▸ **Exercise objective**:
Write out each of the following lines exactly, with nothing changed.

Plain-text document sources:
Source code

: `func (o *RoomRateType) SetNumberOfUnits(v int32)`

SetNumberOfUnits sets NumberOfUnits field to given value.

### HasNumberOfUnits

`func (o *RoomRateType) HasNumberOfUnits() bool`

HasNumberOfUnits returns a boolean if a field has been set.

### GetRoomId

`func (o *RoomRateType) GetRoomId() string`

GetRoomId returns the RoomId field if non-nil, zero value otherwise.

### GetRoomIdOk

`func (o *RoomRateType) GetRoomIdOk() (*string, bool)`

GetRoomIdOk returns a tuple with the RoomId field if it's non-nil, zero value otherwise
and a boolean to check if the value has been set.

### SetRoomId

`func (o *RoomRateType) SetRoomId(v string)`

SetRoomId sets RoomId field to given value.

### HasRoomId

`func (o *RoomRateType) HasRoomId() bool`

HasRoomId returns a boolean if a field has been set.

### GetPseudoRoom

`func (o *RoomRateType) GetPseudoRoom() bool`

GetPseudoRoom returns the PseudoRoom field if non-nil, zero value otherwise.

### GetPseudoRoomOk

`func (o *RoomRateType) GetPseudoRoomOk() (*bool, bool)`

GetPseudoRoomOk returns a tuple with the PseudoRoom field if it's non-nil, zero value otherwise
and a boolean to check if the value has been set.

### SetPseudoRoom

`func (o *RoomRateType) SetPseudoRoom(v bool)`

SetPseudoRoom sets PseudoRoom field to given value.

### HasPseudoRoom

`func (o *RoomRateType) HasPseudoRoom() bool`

▸ **The completed task**:
Source code

: `func (o *RoomRateType) SetNumberOfUnits(v int32)`

SetNumberOfUnits sets NumberOfUnits field to given value.

### HasNumberOfUnits

`func (o *RoomRateType) HasNumberOfUnits() bool`

HasNumberOfUnits returns a boolean if a field has been set.

### GetRoomId

`func (o *RoomRateType) GetRoomId() string`

GetRoomId returns the RoomId field if non-nil, zero value otherwise.

### GetRoomIdOk

`func (o *RoomRateType) GetRoomIdOk() (*string, bool)`

GetRoomIdOk returns a tuple with the RoomId field if it's non-nil, zero value otherwise
and a boolean to check if the value has been set.

### SetRoomId

`func (o *RoomRateType) SetRoomId(v string)`

SetRoomId sets RoomId field to given value.

### HasRoomId

`func (o *RoomRateType) HasRoomId() bool`

HasRoomId returns a boolean if a field has been set.

### GetPseudoRoom

`func (o *RoomRateType) GetPseudoRoom() bool`

GetPseudoRoom returns the PseudoRoom field if non-nil, zero value otherwise.

### GetPseudoRoomOk

`func (o *RoomRateType) GetPseudoRoomOk() (*bool, bool)`

GetPseudoRoomOk returns a tuple with the PseudoRoom field if it's non-nil, zero value otherwise
and a boolean to check if the value has been set.

### SetPseudoRoom

`func (o *RoomRateType) SetPseudoRoom(v bool)`

SetPseudoRoom sets PseudoRoom field to given value.

### HasPseudoRoom

`func (o *RoomRateType) HasPseudoRoom() bool`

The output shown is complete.